(KXAN) — More than 76,000 jobs in the oil industry were lost from February to June of 2020 as a result of COVID-19 and decreasing oil demands.

A recent report by Resources for the Future and the Center on Global Energy
Policy at Columbia University
examines the potential to boost US employment in the oil and
gas workforce, while also reducing pollution through a federal program to plug orphaned
and abandoned oil and gas wells.

A significant federal program to plug orphan wells could create tens of thousands of jobs, potentially as many as 120,000 if 500,000 wells were plugged.

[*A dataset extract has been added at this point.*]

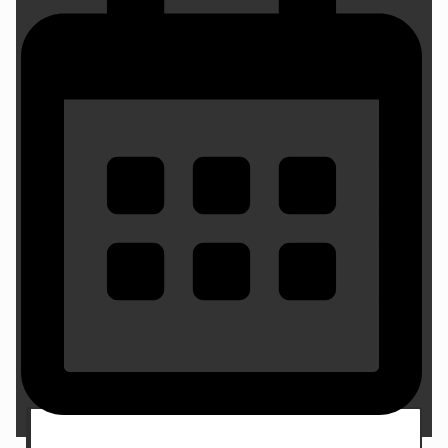
30 October 2024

Oil and gas wells release pollution long after they’re retired from use.

Jason Bordoff, director of the Center on Global Energy Policy at Columbia University, says “When an oil and gas company walks away from a well that had been producing and does not plug it, it can impose heavy environmental and climate costs. They can leak methane, which is a potent greenhouse gas into the air, as well as other harmful air pollutants.”

According to the EPA, there are more than 2 million unplugged inactive wells in the United States. Bordoff says that together, they emit as much carbon pollution as 2 million passenger vehicles per year.

President Joe Biden has pledged to establish a program to plug many of these inactive wells. Bordoff says this approach could create employment for oil and gas workers who lost jobs during the coronavirus pandemic.

“Many workers have lost their jobs and are struggling, and if they have a skill set that can be used to help the environment by plugging these wells, that can be a dual benefit,” Bordoff says. “You’re putting people back to work in a period of high unemployment until the economy is back on its feet, and you’re providing an environmental benefit.”

Estimates for the total number of orphaned and abandoned wells range from several hundred thousand to 3 million. At the same time the oil and gas industry, which has seen employment drop to levels not seen since 2006, appears able to scale up to carry out this work.

This would not only put people back to work in the Lone Star State but would be a nationwide initiative. The paper indicated that the largest number of orphaned wells are actually in Pennsylvania.